- We get more satisfaction when we exert more effort.
- Obesity may be linked to how easy it has become to eat high calorie foods.
What would bring more personal satisfaction to you, being dropped on the top of Mount Everest by a helicopter or actually climbing the entire mountain and reaching it on your own after days of effort?
How about running a full marathon of more than 42 kilometers versus secretly taking a taxing and just running across the finish line?
I think it is safe to say, that most of us understand the value of effort and sacrifice in our accomplishments. We tend to under-appreciate the things we get easily.
The Ikea Effect
One description of this psychological bias is termed the Ikea Effect. Wired Magazine author Jonah Lehrer writes about the personal satisfaction from assembling our own furniture,
Although the furniture might look like crap — I always have a few leftover screws — the flimsy assembly of molded plywood feels like a masterpiece.

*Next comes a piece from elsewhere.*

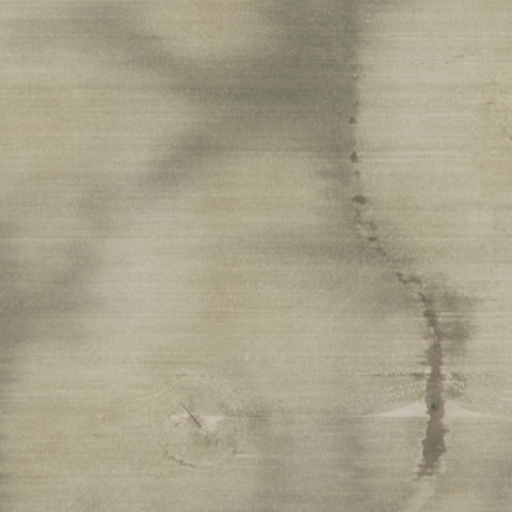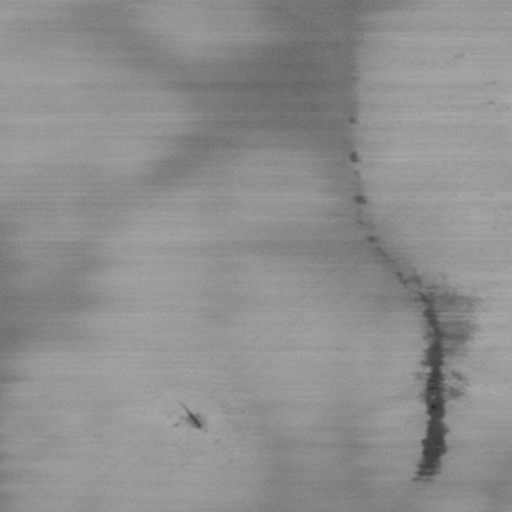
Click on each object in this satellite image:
power tower: (197, 421)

Lehrer goes on to write about experiments that show that mice have a preference for food they have to work harder for. It turns out humans are not so different. With the advance of pre-prepared meals and fast food, it has become very easy to get a high caloric intake.
Food stops being something we make and create — it doesn’t require very many lever presses, so to speak — and becomes something we simply ingest. Eating just gets easier. And then we get fatter.
But maybe we’re not just consuming more calories because they’re available at such a low cost. Maybe we’re also consuming more calories because each calorie gives us less pleasure. The lesson of those lever-pressing mice, after all, is that when we don’t work for our food — when it only requires a single press, or a few whirls of the microwave — it tastes much less delicious.
Relationships seem stronger the harder you had to work to make them successful. You appreciate anything you make yourself more highly than that which you buy. Hard work and sacrifice make final accomplishments that much more rewarding. In our convenience focused lives, perhaps we can increase our personal satisfaction by taking the more arduous route.
- Instead of complaining about traffic of your daily commute, how about cycling to work so you get exercise and a sense of accomplishment everyday.
- Grow your own herbs and use them in the preparation of your own meals. Nothing will be as healthy or delicious.
- Stop looking for shortcuts in work and life. There is no substitute for hard work and focused effort.